Hatoon al-Fassi was arrested in late June 2018, according to reports by Reuters and AFP. The Paris-based international NGO International Federation for Human Rights reported that al-Fassi was arrested June 24, though other reports did not state the exact date of her arrest.
Al-Fassi, an associate professor of women’s history at Riyadh’s King Saud University, wrote a weekly column for the newspaper Al-Riyadh, and Tamara Cofman Wittes, a scholar with the U.S.-based think tank Brookings Institution, wrote that al-Fassi had written the column for 25 years and exhorted readers to push for reforms in Saudi Arabia that would protect the rights of women and children. According to the International Federation for Human rights and Reuters, al-Fassi was active in a local campaign against Saudi authorities’ ban on women driving, which was lifted on June 24. Her writing was critical of Crown Prince Mohammed bin Salman’s “Vision 2030” plan for modernizing the Saudi economy, and columns written shortly before her arrest criticized bureaucratic and logistical impediments to women driving in the kingdom and called for authorities to allow women to take posts in the Saudi judicial system, according to a CPJ review of her column.

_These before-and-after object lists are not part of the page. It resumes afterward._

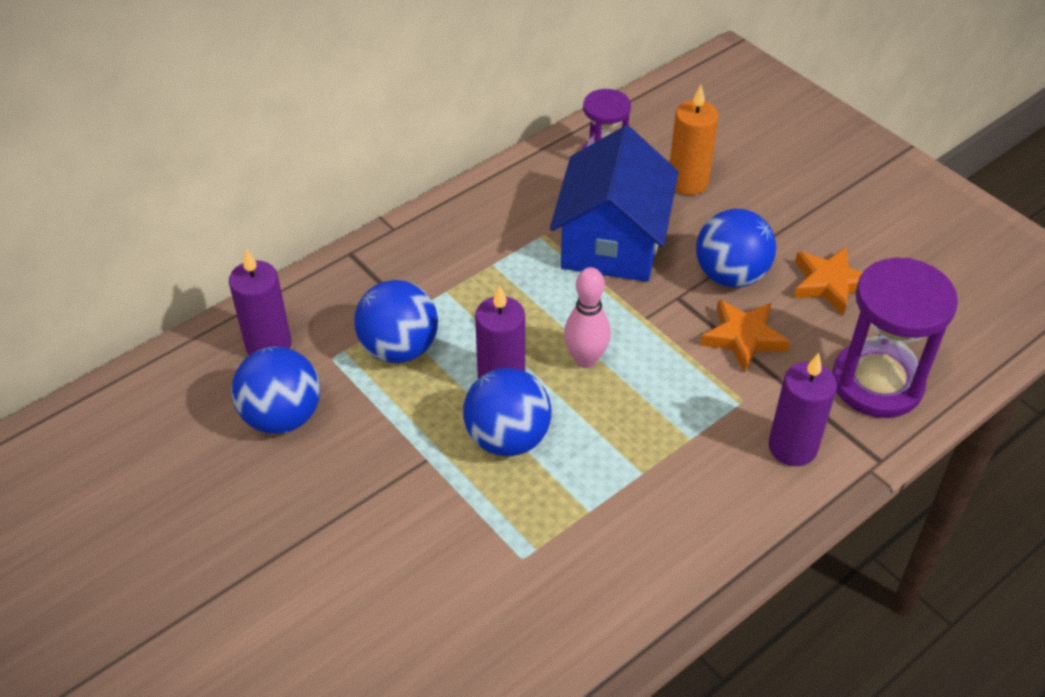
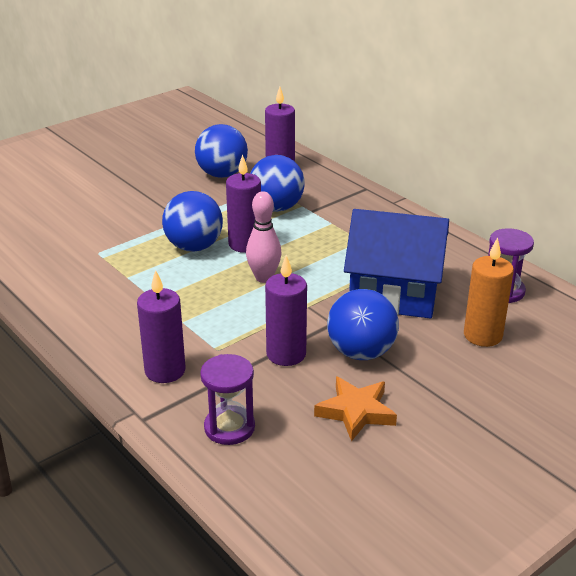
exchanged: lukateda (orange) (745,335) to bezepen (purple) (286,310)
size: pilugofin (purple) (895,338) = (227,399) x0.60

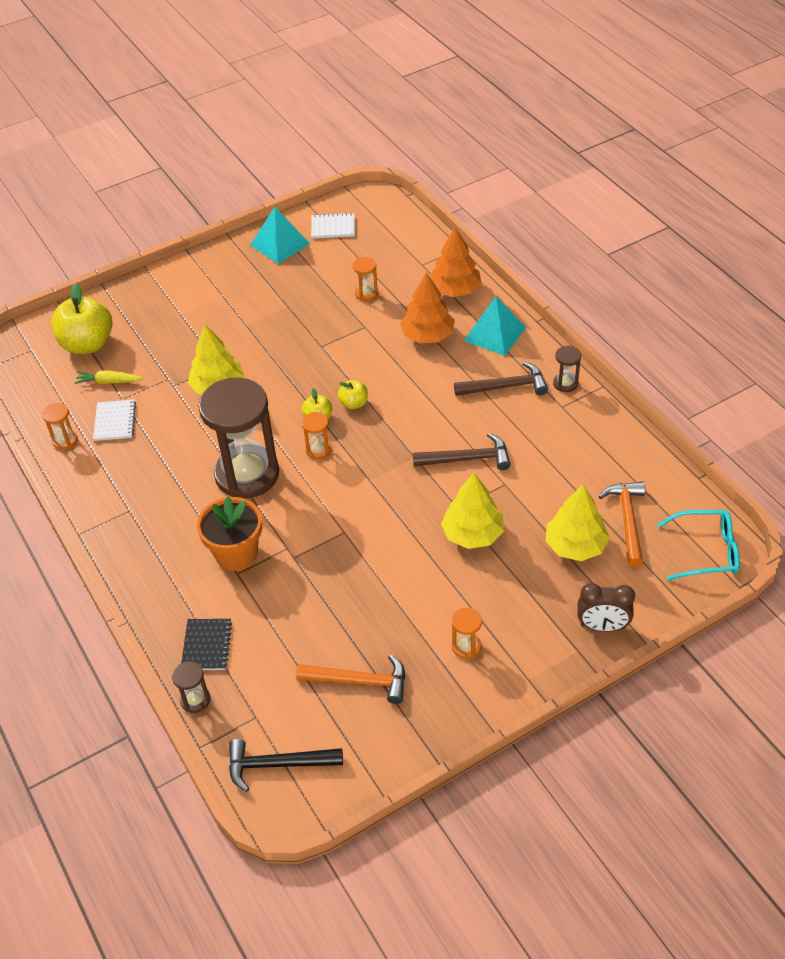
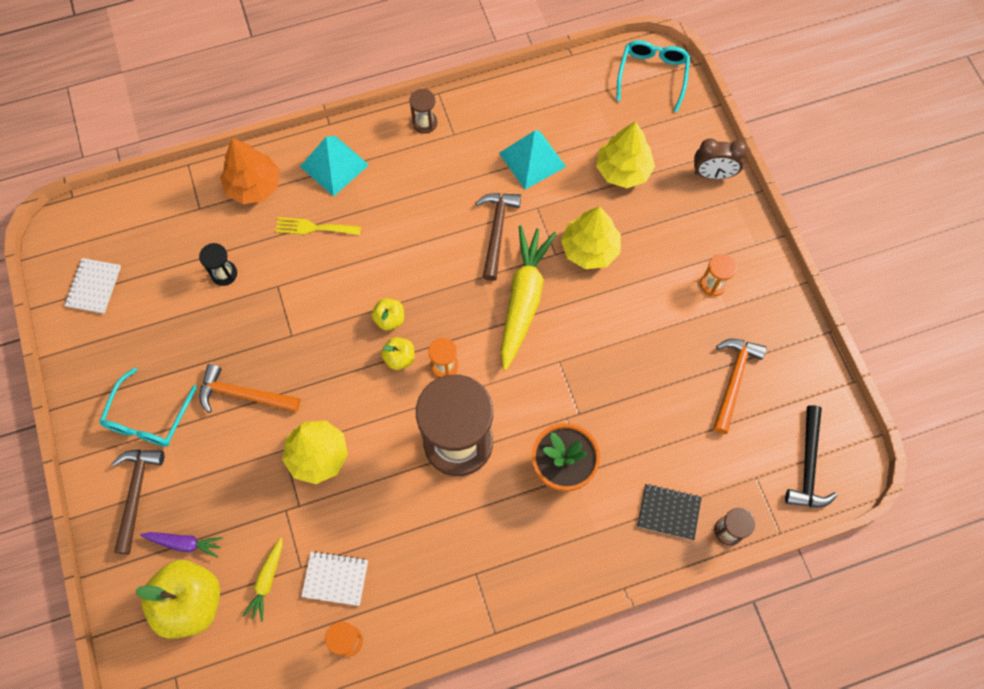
appeared:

Al-Fassi’s arrest also came as part of a broader wave of arrests aimed at activists who campaigned against the ban on women driving. Beginning in May 2018, Saudi authorities started detaining prominent figures in the movement, even as Crown Prince Mohammed lifted the ban on June 24, 2018. In November 2018, Human Rights Watch and The Washington Post both reported that Saudi authorities tortured at least three of the women detained in the wave of arrests with electric shocks and floggings, and that at least one of the women tried to commit suicide in detention. According to The Wall Street Journal, at least one of the women in Saudi custody was sexually assaulted.
CPJ was unable to determine where al-Fassi is being held, what–if any–charges are being leveled against her, or the state of her health. As of late 2018, CPJ had not received a response to an email sent to Al-Riyadh via the newspaper’s website. The Saudi Embassy in Washington, D.C., did not respond to an email from CPJ seeking comment on her health, where she was being detained, or any charges against her.